● Brief: Beneath this line are the data; copy exactly the part of them that opens with the line containing "X144190476Y-93203612D01*" and closes with the line containing "X142119047Y-94718317D02*", and only that part.

● Excerpted data:
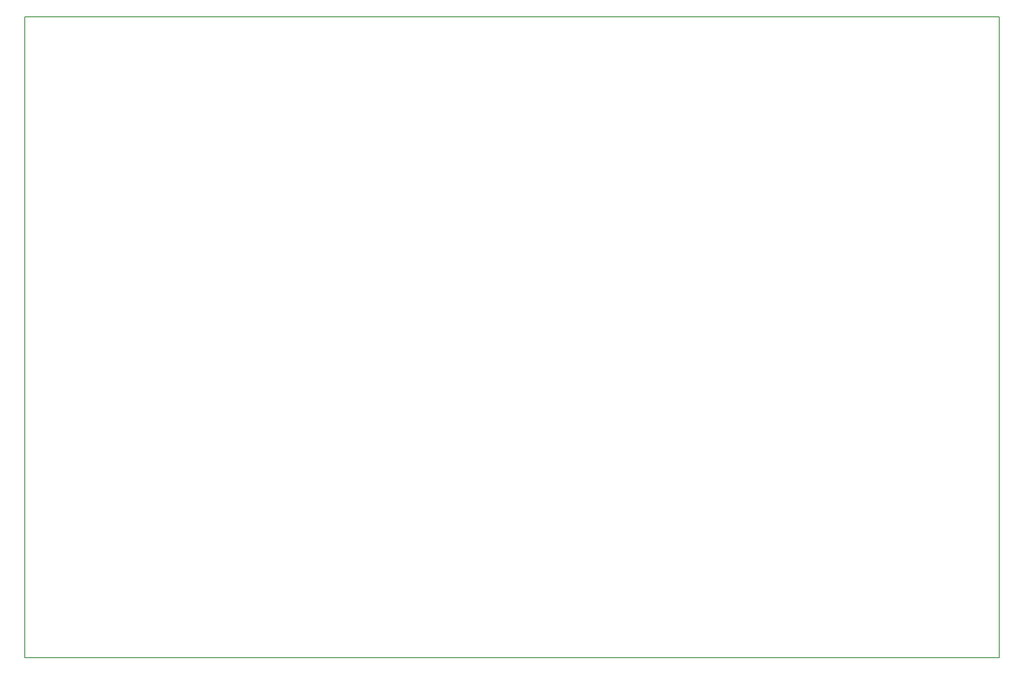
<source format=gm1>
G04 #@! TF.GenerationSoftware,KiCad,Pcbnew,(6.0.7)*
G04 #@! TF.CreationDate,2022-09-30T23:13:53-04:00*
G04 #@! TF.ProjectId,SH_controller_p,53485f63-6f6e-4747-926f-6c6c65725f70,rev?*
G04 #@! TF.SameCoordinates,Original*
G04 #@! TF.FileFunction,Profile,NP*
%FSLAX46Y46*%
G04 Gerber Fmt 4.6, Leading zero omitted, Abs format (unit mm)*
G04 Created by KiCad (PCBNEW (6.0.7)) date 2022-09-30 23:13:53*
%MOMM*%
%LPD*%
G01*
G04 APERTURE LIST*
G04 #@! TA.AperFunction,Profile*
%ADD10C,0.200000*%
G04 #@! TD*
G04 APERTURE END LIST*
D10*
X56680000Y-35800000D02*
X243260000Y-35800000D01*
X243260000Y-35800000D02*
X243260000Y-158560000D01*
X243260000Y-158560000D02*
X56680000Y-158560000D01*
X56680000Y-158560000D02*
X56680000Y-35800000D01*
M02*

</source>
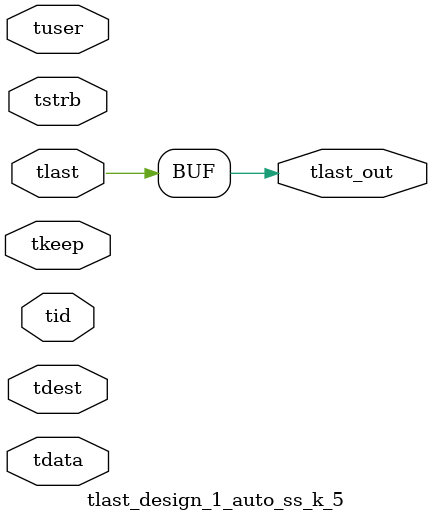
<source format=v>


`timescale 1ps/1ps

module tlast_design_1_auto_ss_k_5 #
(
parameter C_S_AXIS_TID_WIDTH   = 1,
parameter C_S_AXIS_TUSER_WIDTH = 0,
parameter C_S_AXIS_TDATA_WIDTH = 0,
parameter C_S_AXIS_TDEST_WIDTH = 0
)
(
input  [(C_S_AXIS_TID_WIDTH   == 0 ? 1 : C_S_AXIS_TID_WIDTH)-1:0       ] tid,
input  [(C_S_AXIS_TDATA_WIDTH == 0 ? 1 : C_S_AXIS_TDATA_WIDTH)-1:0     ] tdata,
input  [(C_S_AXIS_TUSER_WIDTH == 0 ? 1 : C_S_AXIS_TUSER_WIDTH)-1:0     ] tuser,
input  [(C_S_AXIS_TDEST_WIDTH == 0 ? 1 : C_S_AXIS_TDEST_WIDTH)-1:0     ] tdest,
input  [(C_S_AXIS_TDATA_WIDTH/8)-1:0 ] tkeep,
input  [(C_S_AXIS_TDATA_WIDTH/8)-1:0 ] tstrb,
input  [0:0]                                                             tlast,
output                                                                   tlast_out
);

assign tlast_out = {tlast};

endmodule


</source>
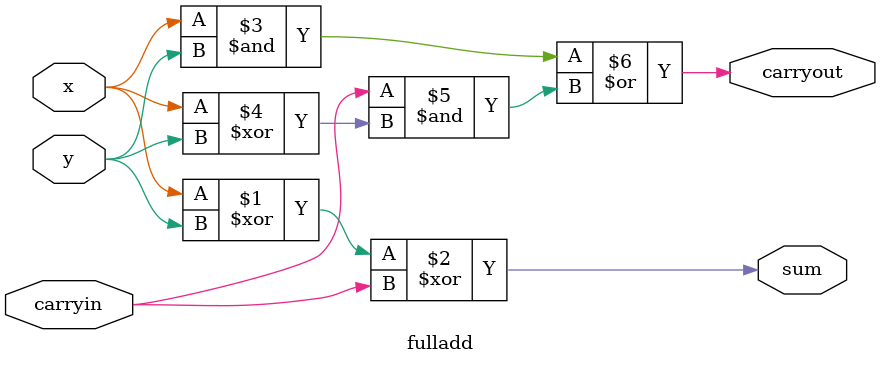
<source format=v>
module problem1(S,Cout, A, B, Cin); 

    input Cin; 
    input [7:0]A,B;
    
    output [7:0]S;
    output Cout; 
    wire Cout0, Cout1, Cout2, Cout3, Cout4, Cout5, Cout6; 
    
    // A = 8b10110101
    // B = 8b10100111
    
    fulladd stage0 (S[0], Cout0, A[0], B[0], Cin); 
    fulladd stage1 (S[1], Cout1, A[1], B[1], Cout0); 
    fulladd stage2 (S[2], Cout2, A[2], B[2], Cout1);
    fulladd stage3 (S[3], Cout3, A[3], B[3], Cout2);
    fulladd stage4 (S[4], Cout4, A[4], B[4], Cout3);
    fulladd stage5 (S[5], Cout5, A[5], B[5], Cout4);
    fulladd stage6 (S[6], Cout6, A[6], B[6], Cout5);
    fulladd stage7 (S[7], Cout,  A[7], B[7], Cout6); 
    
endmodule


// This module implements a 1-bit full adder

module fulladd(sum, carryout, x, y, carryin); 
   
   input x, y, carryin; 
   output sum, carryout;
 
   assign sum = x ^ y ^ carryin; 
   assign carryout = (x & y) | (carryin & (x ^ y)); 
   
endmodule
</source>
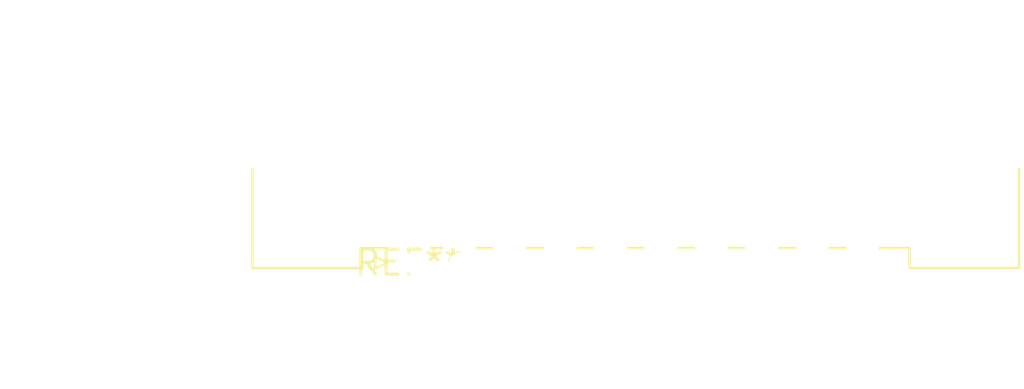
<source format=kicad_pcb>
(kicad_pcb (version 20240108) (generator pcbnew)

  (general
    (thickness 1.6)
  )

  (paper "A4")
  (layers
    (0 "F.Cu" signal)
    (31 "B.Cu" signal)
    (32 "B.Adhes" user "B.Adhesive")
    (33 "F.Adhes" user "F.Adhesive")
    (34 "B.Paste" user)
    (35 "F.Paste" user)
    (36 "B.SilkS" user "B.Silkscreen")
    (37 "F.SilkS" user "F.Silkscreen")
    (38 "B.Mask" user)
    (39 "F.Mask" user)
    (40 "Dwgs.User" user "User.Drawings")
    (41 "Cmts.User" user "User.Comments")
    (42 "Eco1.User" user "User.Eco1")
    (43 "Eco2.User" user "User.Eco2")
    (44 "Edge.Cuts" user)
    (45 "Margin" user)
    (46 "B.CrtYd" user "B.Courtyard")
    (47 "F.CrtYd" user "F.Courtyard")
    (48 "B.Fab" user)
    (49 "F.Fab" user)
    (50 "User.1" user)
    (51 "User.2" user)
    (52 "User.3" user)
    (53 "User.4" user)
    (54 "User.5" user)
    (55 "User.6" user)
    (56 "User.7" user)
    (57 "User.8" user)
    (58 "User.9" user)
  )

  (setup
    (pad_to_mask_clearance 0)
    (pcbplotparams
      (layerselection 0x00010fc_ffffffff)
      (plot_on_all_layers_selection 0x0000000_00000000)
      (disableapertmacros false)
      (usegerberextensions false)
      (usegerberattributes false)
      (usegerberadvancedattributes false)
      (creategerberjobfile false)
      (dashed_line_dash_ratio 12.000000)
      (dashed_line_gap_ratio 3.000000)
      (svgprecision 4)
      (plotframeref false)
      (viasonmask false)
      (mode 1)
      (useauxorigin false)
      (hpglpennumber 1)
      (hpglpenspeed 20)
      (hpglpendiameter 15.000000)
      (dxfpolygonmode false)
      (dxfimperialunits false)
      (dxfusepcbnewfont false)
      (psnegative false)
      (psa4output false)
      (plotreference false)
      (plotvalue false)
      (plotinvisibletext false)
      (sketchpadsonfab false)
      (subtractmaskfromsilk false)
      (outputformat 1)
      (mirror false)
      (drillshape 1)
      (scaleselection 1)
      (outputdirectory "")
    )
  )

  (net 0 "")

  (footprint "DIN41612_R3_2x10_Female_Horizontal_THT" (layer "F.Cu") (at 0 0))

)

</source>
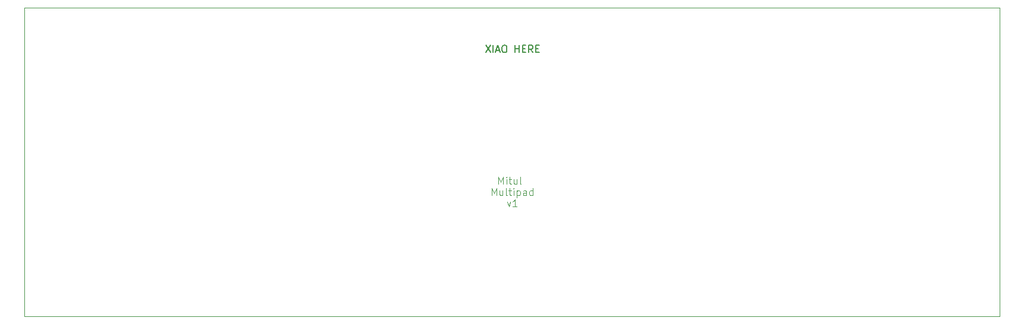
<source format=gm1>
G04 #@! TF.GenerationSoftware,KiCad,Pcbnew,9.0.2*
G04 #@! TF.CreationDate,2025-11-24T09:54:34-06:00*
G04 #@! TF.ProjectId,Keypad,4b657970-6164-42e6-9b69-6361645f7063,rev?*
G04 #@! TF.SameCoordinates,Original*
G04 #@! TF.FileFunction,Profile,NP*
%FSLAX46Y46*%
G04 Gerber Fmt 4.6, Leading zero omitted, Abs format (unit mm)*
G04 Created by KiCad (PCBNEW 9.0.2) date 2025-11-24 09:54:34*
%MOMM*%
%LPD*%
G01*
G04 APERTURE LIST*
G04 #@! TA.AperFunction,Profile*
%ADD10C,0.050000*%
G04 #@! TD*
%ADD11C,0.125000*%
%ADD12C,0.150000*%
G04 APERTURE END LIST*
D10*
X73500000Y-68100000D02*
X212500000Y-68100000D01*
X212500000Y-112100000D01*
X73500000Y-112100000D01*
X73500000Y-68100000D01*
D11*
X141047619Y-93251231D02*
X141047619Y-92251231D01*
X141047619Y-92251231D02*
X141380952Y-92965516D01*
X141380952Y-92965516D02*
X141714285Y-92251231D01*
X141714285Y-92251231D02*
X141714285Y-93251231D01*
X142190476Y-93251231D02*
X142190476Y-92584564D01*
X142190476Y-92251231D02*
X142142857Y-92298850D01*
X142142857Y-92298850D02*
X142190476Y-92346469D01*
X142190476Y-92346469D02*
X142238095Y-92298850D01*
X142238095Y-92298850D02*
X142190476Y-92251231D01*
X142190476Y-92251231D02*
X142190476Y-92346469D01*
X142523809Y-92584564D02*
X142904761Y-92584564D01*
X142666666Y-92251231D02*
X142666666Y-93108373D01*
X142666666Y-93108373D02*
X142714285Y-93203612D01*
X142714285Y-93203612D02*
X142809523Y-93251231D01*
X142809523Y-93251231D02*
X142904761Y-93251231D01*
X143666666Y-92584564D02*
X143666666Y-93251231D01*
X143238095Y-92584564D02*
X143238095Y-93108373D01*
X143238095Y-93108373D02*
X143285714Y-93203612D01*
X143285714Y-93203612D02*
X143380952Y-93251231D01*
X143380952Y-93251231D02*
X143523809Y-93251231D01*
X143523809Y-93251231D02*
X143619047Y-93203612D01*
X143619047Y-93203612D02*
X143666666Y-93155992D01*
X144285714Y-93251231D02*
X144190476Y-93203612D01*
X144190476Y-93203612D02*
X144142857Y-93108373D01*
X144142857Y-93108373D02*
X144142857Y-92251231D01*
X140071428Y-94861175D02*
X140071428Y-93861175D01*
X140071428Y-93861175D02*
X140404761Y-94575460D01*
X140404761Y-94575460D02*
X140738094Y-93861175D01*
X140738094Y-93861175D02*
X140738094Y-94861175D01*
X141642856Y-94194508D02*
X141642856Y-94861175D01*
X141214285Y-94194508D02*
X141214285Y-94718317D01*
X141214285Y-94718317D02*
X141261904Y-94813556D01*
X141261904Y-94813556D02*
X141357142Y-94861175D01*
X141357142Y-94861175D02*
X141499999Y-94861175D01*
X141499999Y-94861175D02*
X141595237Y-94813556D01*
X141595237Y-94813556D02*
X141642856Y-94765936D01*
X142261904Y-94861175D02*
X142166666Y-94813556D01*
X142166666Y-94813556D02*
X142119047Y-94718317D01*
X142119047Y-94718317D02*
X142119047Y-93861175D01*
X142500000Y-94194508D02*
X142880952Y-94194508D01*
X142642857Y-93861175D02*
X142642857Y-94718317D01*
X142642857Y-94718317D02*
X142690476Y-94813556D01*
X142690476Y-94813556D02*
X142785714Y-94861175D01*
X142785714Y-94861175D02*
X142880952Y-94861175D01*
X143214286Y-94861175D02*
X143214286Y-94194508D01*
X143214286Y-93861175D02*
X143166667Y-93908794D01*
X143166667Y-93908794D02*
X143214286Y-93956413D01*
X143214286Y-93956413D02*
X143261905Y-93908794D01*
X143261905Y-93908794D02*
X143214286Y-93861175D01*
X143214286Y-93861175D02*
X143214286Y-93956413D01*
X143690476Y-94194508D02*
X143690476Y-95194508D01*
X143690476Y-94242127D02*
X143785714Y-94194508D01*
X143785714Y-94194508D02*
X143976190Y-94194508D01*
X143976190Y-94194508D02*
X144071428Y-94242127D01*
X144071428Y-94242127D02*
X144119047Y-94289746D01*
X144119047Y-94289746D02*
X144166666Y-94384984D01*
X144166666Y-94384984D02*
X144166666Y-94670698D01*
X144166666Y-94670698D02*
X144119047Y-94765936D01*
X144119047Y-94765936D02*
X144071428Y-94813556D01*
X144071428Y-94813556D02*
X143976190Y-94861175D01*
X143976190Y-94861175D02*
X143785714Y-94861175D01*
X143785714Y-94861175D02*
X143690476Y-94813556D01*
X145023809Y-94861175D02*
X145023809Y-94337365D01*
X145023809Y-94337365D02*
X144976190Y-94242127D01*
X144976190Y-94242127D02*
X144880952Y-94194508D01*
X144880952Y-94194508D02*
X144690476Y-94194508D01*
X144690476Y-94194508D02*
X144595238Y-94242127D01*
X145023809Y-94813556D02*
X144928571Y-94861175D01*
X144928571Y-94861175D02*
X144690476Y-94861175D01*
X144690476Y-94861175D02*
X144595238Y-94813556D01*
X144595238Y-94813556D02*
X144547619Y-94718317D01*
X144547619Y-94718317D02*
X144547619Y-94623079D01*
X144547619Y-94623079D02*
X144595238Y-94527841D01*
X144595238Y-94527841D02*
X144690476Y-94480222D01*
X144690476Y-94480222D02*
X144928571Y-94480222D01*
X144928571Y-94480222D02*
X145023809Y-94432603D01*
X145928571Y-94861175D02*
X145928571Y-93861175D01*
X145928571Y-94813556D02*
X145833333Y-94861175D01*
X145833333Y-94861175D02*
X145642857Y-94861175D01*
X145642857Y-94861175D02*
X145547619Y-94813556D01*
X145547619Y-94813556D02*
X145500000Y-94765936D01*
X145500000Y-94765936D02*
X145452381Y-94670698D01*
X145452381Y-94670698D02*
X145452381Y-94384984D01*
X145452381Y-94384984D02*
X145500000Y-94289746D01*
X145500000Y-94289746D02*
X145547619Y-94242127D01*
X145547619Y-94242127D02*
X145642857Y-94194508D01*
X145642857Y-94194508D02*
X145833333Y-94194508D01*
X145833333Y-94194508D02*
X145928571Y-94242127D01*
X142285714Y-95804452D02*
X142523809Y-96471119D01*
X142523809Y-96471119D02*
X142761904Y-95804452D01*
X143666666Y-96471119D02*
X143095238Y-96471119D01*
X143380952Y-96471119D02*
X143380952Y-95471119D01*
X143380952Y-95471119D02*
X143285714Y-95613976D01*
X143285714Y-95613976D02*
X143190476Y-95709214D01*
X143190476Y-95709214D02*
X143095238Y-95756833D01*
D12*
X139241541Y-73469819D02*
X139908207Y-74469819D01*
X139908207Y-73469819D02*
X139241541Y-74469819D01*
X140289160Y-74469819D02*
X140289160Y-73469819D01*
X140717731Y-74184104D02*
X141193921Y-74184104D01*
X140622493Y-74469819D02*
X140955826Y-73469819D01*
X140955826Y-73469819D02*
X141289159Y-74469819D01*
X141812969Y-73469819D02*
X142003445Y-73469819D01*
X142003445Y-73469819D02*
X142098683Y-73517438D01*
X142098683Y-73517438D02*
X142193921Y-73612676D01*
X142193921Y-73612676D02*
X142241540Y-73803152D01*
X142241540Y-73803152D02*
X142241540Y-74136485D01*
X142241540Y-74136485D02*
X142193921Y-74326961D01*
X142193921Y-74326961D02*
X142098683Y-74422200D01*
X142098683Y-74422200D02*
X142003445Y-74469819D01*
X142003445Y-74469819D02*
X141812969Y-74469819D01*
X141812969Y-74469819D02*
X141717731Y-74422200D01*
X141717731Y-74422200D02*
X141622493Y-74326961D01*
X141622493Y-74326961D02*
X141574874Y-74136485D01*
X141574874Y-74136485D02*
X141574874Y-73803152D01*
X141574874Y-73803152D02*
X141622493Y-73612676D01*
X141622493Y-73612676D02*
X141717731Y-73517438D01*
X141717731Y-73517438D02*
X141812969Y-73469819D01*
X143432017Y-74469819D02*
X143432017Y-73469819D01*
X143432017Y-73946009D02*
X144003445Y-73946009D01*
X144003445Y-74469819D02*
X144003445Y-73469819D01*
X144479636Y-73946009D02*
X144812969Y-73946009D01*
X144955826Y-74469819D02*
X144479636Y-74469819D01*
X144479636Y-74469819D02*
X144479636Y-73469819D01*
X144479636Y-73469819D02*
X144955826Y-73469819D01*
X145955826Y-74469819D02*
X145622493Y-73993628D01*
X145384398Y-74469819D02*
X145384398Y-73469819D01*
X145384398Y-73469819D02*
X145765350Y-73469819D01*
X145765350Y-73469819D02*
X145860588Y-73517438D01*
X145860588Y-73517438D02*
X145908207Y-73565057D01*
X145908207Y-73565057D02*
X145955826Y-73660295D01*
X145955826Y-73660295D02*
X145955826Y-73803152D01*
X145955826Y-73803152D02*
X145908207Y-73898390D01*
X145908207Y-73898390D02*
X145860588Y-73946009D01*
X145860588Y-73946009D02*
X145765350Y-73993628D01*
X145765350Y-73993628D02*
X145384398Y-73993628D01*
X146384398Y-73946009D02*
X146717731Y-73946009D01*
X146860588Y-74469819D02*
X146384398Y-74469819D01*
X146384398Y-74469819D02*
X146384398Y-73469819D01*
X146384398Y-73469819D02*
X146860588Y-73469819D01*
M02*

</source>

● Written answer:
X144190476Y-93203612D01*
X144190476Y-93203612D02*
X144142857Y-93108373D01*
X144142857Y-93108373D02*
X144142857Y-92251231D01*
X140071428Y-94861175D02*
X140071428Y-93861175D01*
X140071428Y-93861175D02*
X140404761Y-94575460D01*
X140404761Y-94575460D02*
X140738094Y-93861175D01*
X140738094Y-93861175D02*
X140738094Y-94861175D01*
X141642856Y-94194508D02*
X141642856Y-94861175D01*
X141214285Y-94194508D02*
X141214285Y-94718317D01*
X141214285Y-94718317D02*
X141261904Y-94813556D01*
X141261904Y-94813556D02*
X141357142Y-94861175D01*
X141357142Y-94861175D02*
X141499999Y-94861175D01*
X141499999Y-94861175D02*
X141595237Y-94813556D01*
X141595237Y-94813556D02*
X141642856Y-94765936D01*
X142261904Y-94861175D02*
X142166666Y-94813556D01*
X142166666Y-94813556D02*
X142119047Y-94718317D01*
X142119047Y-94718317D02*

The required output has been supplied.